History of the Kiddie Tax

The Kiddie Tax was first established in 1986 to keep parents from shielding income by placing investment accounts in the names of their children, who typically were in lower income tax brackets. Under the Kiddie Tax, a portion of the investment earnings held in a child's name was tax free, the next portion was taxed at the child's marginal tax rate and any amount over the second earnings limit was taxed at the parents' marginal tax rate.

The initial Kiddie Tax rules expired when a child turned 14. The age level was increased to 18 (through age 17) under the Tax Increase Prevention and Reconciliation Act of May 17, 2006. This revision was retroactive to January 1, 2006.

In 2008, this age threshold further increased to cover children through age 18 and full time students through age 23. To be considered a full-time student, a child must be enrolled full-time in school for at least five calendar months in the year.

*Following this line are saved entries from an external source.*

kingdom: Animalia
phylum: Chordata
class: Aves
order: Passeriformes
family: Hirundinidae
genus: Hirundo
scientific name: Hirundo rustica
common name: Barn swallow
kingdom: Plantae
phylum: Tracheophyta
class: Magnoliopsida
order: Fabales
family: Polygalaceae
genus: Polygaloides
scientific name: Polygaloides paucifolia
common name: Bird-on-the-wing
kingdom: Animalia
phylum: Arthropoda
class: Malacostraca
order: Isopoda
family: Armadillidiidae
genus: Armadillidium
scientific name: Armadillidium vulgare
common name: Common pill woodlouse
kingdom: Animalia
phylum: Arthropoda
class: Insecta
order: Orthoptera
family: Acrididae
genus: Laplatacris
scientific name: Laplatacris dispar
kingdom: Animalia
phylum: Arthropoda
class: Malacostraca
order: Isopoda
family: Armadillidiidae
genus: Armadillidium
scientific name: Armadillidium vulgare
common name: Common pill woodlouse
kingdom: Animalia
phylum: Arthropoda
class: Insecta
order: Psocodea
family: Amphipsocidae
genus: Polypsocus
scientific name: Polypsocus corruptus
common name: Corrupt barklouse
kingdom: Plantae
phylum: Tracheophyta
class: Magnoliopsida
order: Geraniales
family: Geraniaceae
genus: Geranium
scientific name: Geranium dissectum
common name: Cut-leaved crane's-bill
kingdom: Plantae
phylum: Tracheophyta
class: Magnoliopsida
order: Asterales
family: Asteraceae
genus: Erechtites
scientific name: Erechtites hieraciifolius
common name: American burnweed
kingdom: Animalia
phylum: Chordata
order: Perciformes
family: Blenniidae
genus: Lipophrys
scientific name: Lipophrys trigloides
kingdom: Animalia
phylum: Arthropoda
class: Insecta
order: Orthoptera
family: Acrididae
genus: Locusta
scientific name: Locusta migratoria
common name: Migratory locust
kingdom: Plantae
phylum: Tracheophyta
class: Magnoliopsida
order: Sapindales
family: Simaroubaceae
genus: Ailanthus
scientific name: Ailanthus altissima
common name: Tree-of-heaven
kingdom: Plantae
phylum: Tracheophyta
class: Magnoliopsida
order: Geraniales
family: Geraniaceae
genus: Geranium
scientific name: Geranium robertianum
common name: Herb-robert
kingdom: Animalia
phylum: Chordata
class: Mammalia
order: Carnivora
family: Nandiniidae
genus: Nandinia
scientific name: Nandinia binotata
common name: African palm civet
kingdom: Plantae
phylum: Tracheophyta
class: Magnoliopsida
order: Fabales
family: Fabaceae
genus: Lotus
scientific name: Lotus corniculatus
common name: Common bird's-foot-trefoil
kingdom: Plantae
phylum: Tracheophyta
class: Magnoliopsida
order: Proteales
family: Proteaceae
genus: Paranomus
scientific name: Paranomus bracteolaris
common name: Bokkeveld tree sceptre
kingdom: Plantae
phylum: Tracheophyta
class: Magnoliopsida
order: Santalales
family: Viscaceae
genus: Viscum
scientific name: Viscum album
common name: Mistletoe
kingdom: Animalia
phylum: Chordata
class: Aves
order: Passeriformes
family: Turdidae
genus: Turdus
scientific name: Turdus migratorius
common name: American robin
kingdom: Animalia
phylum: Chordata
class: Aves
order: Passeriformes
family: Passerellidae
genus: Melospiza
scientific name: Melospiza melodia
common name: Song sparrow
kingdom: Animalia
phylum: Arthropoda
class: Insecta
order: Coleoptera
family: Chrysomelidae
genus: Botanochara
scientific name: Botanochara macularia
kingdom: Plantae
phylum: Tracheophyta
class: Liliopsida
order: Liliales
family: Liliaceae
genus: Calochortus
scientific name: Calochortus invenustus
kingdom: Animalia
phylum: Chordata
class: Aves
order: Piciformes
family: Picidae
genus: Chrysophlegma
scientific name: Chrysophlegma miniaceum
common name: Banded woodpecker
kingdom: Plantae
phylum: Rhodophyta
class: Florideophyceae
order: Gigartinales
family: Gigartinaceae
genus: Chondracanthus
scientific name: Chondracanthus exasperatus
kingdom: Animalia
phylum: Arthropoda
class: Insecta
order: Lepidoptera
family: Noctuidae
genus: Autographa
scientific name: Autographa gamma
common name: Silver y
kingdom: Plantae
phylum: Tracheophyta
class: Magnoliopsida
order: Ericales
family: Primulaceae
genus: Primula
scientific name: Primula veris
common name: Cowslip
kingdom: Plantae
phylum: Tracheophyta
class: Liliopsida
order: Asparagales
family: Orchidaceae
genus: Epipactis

The Kiddie Tax now ceases to exist at the beginning of the year the child turns 19 (or 24 for full-time students). From this year forward, the child is taxed as any unmarried taxpayer. Further, it should be noted that the Kiddie Tax does not apply to married couples filing a joint return.

Kiddie Tax Facts:

Calculation of the Kiddie Tax

As noted earlier, the first portion of unearned income is tax free. In 2008, this amount is $900. The next $900 in investment income is taxed at the child's tax rate. This rate can be as low as 5% on long-term capital gains and dividends and no more than 10% or 15% for short-term capital gains and interest. Any income above $1,800 is taxed at the parents' rates - 15% for dividends and long-term capital gains and as much as 35% on short-term capital gains and interest. The stated investment income levels ($900 tax free, etc.) will be periodically adjusted for inflation in future years.

Earned vs Unearned Income

It is important to understand that the Kiddie Tax only applies to unearned income, typically investment income. Income earned through employment, such as weekend jobs or part-time work, is taxed at the child's marginal tax rate with no Kiddie Tax impact. A child will pay no tax on earned income up to $5,450 in 2008 due to the standard deduction. The standard deduction amount will increase with the annual inflation adjustment.

Filing of the Kiddie Tax

If the Kiddie Tax affects your child, you will need to complete IRS Form 8615 to calculate the amount of the Kiddie Tax. This form is then filed with your child's Annual Tax Return - Form 1040.

Parents can alternatively elect to report child's unearned income on their return. A parent of a child under 19 can do this by filing IRS Form 8814 with your Form 1040 and paying the entire federal income tax (including the Kiddie Tax). This option, however, is only available if your child's income is solely unearned income from interest, dividends and capital gain distributions and is no more than $8,500. If the parent makes this election, the child does not have to file a return.

Example: Despite the change in the age limits, there are still savings by placing investments in your child's name. For example, your 16 year old generated $6,000 in investment income in 2008. The first $900 is tax free, the second $900 at 10% (interest and short term gains or 5% for dividends and long term gains) and the next $4,200 at the parents' marginal tax rate in this example - 35% (or 15% for long term capital gains). The tax due on the $6,000 is $1,560. Under the parents' rate, the tax due would be $2,100 or a difference of $540 per child.